## Exercise directions
Copy out all of the records below, swapping every "catalogue" for "catalog" and leaving everything else unchanged.
** start Supplied records **
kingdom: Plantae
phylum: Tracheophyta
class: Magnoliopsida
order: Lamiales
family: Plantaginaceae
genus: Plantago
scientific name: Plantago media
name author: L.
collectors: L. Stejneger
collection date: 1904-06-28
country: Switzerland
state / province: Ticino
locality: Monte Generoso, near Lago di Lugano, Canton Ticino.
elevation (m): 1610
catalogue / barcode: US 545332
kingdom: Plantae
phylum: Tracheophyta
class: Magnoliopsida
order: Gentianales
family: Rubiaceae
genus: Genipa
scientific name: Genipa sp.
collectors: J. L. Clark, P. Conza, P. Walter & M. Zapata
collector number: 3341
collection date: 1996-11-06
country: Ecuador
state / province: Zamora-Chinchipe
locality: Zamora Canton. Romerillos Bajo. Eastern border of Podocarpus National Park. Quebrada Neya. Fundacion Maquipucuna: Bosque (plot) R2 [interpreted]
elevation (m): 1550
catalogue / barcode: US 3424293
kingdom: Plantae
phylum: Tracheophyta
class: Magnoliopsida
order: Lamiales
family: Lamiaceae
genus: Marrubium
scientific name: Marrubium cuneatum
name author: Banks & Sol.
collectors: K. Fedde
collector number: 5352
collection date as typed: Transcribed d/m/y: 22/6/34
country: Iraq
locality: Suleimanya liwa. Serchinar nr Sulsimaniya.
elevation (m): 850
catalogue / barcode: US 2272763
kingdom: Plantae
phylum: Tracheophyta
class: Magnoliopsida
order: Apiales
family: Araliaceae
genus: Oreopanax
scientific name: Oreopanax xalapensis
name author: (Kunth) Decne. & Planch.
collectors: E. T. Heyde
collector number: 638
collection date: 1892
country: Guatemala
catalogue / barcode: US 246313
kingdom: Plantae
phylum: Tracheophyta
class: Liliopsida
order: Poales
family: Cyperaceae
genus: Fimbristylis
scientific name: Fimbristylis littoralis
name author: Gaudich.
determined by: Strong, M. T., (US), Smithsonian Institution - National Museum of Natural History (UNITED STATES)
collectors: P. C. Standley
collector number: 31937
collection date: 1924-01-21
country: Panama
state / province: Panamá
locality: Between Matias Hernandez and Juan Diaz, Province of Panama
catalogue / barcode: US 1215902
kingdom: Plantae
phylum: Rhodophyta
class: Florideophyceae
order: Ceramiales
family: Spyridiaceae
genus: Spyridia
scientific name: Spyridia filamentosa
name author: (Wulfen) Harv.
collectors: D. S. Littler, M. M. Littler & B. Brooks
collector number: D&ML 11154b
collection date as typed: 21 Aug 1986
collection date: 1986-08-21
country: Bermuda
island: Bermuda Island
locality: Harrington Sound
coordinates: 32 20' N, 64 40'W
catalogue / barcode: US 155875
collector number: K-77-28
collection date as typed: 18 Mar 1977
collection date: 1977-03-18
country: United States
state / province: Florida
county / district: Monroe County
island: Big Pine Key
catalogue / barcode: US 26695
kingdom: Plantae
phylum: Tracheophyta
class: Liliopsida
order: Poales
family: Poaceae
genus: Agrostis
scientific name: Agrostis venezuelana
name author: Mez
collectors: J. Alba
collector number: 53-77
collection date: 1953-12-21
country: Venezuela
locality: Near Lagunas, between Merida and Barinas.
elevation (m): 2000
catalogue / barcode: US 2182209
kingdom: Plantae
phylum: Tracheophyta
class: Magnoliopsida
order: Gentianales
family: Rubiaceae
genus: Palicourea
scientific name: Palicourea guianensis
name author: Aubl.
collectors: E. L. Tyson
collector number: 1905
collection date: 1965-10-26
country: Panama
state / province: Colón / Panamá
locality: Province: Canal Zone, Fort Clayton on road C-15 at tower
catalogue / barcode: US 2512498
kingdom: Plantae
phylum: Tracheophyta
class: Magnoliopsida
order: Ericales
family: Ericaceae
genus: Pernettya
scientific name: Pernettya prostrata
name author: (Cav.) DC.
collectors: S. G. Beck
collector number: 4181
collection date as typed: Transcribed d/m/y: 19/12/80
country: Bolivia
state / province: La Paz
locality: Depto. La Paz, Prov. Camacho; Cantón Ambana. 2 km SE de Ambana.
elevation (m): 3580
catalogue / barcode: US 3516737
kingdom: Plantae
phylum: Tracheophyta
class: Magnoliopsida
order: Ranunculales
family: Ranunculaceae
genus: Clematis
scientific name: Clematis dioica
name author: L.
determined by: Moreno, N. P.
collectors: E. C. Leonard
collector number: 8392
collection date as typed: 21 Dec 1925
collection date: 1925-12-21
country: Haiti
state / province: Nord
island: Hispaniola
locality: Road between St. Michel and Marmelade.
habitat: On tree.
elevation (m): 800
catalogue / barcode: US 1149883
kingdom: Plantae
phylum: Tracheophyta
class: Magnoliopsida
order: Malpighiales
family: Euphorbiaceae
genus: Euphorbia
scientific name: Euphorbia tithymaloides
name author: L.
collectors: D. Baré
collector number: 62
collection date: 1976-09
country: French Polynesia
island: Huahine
** end Supplied records **
## Output of the exercise
kingdom: Plantae
phylum: Tracheophyta
class: Magnoliopsida
order: Lamiales
family: Plantaginaceae
genus: Plantago
scientific name: Plantago media
name author: L.
collectors: L. Stejneger
collection date: 1904-06-28
country: Switzerland
state / province: Ticino
locality: Monte Generoso, near Lago di Lugano, Canton Ticino.
elevation (m): 1610
catalog / barcode: US 545332
kingdom: Plantae
phylum: Tracheophyta
class: Magnoliopsida
order: Gentianales
family: Rubiaceae
genus: Genipa
scientific name: Genipa sp.
collectors: J. L. Clark, P. Conza, P. Walter & M. Zapata
collector number: 3341
collection date: 1996-11-06
country: Ecuador
state / province: Zamora-Chinchipe
locality: Zamora Canton. Romerillos Bajo. Eastern border of Podocarpus National Park. Quebrada Neya. Fundacion Maquipucuna: Bosque (plot) R2 [interpreted]
elevation (m): 1550
catalog / barcode: US 3424293
kingdom: Plantae
phylum: Tracheophyta
class: Magnoliopsida
order: Lamiales
family: Lamiaceae
genus: Marrubium
scientific name: Marrubium cuneatum
name author: Banks & Sol.
collectors: K. Fedde
collector number: 5352
collection date as typed: Transcribed d/m/y: 22/6/34
country: Iraq
locality: Suleimanya liwa. Serchinar nr Sulsimaniya.
elevation (m): 850
catalog / barcode: US 2272763
kingdom: Plantae
phylum: Tracheophyta
class: Magnoliopsida
order: Apiales
family: Araliaceae
genus: Oreopanax
scientific name: Oreopanax xalapensis
name author: (Kunth) Decne. & Planch.
collectors: E. T. Heyde
collector number: 638
collection date: 1892
country: Guatemala
catalog / barcode: US 246313
kingdom: Plantae
phylum: Tracheophyta
class: Liliopsida
order: Poales
family: Cyperaceae
genus: Fimbristylis
scientific name: Fimbristylis littoralis
name author: Gaudich.
determined by: Strong, M. T., (US), Smithsonian Institution - National Museum of Natural History (UNITED STATES)
collectors: P. C. Standley
collector number: 31937
collection date: 1924-01-21
country: Panama
state / province: Panamá
locality: Between Matias Hernandez and Juan Diaz, Province of Panama
catalog / barcode: US 1215902
kingdom: Plantae
phylum: Rhodophyta
class: Florideophyceae
order: Ceramiales
family: Spyridiaceae
genus: Spyridia
scientific name: Spyridia filamentosa
name author: (Wulfen) Harv.
collectors: D. S. Littler, M. M. Littler & B. Brooks
collector number: D&ML 11154b
collection date as typed: 21 Aug 1986
collection date: 1986-08-21
country: Bermuda
island: Bermuda Island
locality: Harrington Sound
coordinates: 32 20' N, 64 40'W
catalog / barcode: US 155875
collector number: K-77-28
collection date as typed: 18 Mar 1977
collection date: 1977-03-18
country: United States
state / province: Florida
county / district: Monroe County
island: Big Pine Key
catalog / barcode: US 26695
kingdom: Plantae
phylum: Tracheophyta
class: Liliopsida
order: Poales
family: Poaceae
genus: Agrostis
scientific name: Agrostis venezuelana
name author: Mez
collectors: J. Alba
collector number: 53-77
collection date: 1953-12-21
country: Venezuela
locality: Near Lagunas, between Merida and Barinas.
elevation (m): 2000
catalog / barcode: US 2182209
kingdom: Plantae
phylum: Tracheophyta
class: Magnoliopsida
order: Gentianales
family: Rubiaceae
genus: Palicourea
scientific name: Palicourea guianensis
name author: Aubl.
collectors: E. L. Tyson
collector number: 1905
collection date: 1965-10-26
country: Panama
state / province: Colón / Panamá
locality: Province: Canal Zone, Fort Clayton on road C-15 at tower
catalog / barcode: US 2512498
kingdom: Plantae
phylum: Tracheophyta
class: Magnoliopsida
order: Ericales
family: Ericaceae
genus: Pernettya
scientific name: Pernettya prostrata
name author: (Cav.) DC.
collectors: S. G. Beck
collector number: 4181
collection date as typed: Transcribed d/m/y: 19/12/80
country: Bolivia
state / province: La Paz
locality: Depto. La Paz, Prov. Camacho; Cantón Ambana. 2 km SE de Ambana.
elevation (m): 3580
catalog / barcode: US 3516737
kingdom: Plantae
phylum: Tracheophyta
class: Magnoliopsida
order: Ranunculales
family: Ranunculaceae
genus: Clematis
scientific name: Clematis dioica
name author: L.
determined by: Moreno, N. P.
collectors: E. C. Leonard
collector number: 8392
collection date as typed: 21 Dec 1925
collection date: 1925-12-21
country: Haiti
state / province: Nord
island: Hispaniola
locality: Road between St. Michel and Marmelade.
habitat: On tree.
elevation (m): 800
catalog / barcode: US 1149883
kingdom: Plantae
phylum: Tracheophyta
class: Magnoliopsida
order: Malpighiales
family: Euphorbiaceae
genus: Euphorbia
scientific name: Euphorbia tithymaloides
name author: L.
collectors: D. Baré
collector number: 62
collection date: 1976-09
country: French Polynesia
island: Huahine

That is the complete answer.